In reality, giving a rep (or a buyer) too many scattered assets creates a manual and hard-to-track mess. Jules realized that if an enablement resource isn't easy for an Account Executive to use in their actual workflow, it won't be used at all.
Lattice shifted from sending individual PDFs and slide decks to using Dock to build flexible digital deal rooms. This allowed their reps to personalize the experience for every champion, whether they were sharing a simple product one-pager after a first call or a complex business case during final negotiations.
The result: By moving away from "50-slide dumps" and into personalized, digital workspaces, Lattice increased their win rates by 25% using Dock.
Move out of datasheets and into Dock
In a world where 78% of buyers prefer to self-educate on their own schedule, how you hand off information is just as critical as the data itself.

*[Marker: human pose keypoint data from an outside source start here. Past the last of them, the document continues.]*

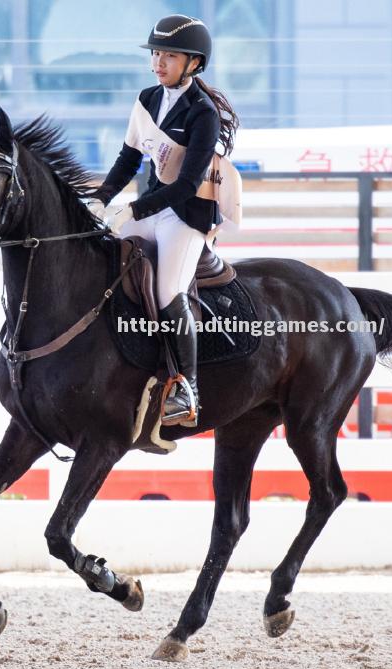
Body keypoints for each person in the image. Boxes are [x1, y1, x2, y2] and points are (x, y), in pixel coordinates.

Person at [88, 14, 240, 427]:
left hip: (185, 218)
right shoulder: (147, 98)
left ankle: (186, 385)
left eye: (169, 56)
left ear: (193, 63)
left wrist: (133, 210)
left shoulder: (202, 113)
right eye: (156, 54)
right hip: (151, 208)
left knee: (168, 288)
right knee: (97, 248)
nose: (158, 62)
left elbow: (188, 184)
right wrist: (101, 199)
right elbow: (128, 159)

If you want to enable your champions and make your product’s technical specs feel like a premium experience, Dock’s your move.
Here are a few ways to get started:
- Sign up for Dock: Your first 50 client workspaces are free.
- Upload your datasheets to the content Library.
- Add your datasheets to a deal room: Use our Digital Sales Room Template to embed your product datasheets alongside recap videos and pricing cards to help your champion steer the deal forward.
Product datasheets FAQs
What is a product datasheet?
A product datasheet is a concise document that outlines the essential information a buyer needs to evaluate a product. This typically includes technical specifications, key capabilities, requirements, limitations, and product details that help potential customers decide whether the product is a fit.
Product datasheets are commonly used across B2B ecommerce, manufacturing, and by distributors who need consistent, accurate product information they can pass along to customers or partners.
Note: A datasheet, unlike a marketing brochure, is built for evaluation; it’s often printable, structured with clear sections and bullet points, and designed so technical and non-technical stakeholders can quickly find what they need to make an informed decision.
You’ll sometimes hear datasheets referred to as a fact sheet or sell sheet. The terminology changes, but the job stays the same: reduce uncertainty during the buying process.
How to make a product datasheet?
Good datasheet design prioritizes scan-ability. Use headings, tables, and bullet points instead of dense paragraphs. If you need to go in-depth, structure the document so readers can skim first and dive deeper only where needed.
At a minimum, it should include:
- The product name and a plain-language summary on the first page.
- Core product specifications and requirements.
- Supported use cases, integrations, or environments.
- Honest notes on limitations or trade-offs.
- Visuals such as diagrams or product images where they add clarity.
- A clear call-to-action (CTA) and contact information for next steps.
Many teams start with a product datasheet template, but the best ones are customized by the audience: technical buyers, security reviewers, or business stakeholders don’t all need the same level of detail.
For teams managing large catalogs, datasheets are often generated or maintained through a product information management (PIM) system to keep specifications, naming, and formatting consistent across channels.
When it’s time to share those datasheets with customers, sales rooms like Dock make it easier to package and deliver them with the right context.
What is the difference between SDS and product data sheet?
An SDS (safety data sheet) is a regulated document focused on chemical safety, handling, storage, and hazard information. The document is legally required in industries like manufacturing, chemicals, and pharmaceuticals.
A product datasheet, on the other hand, focuses on product details, functionality, and technical fit.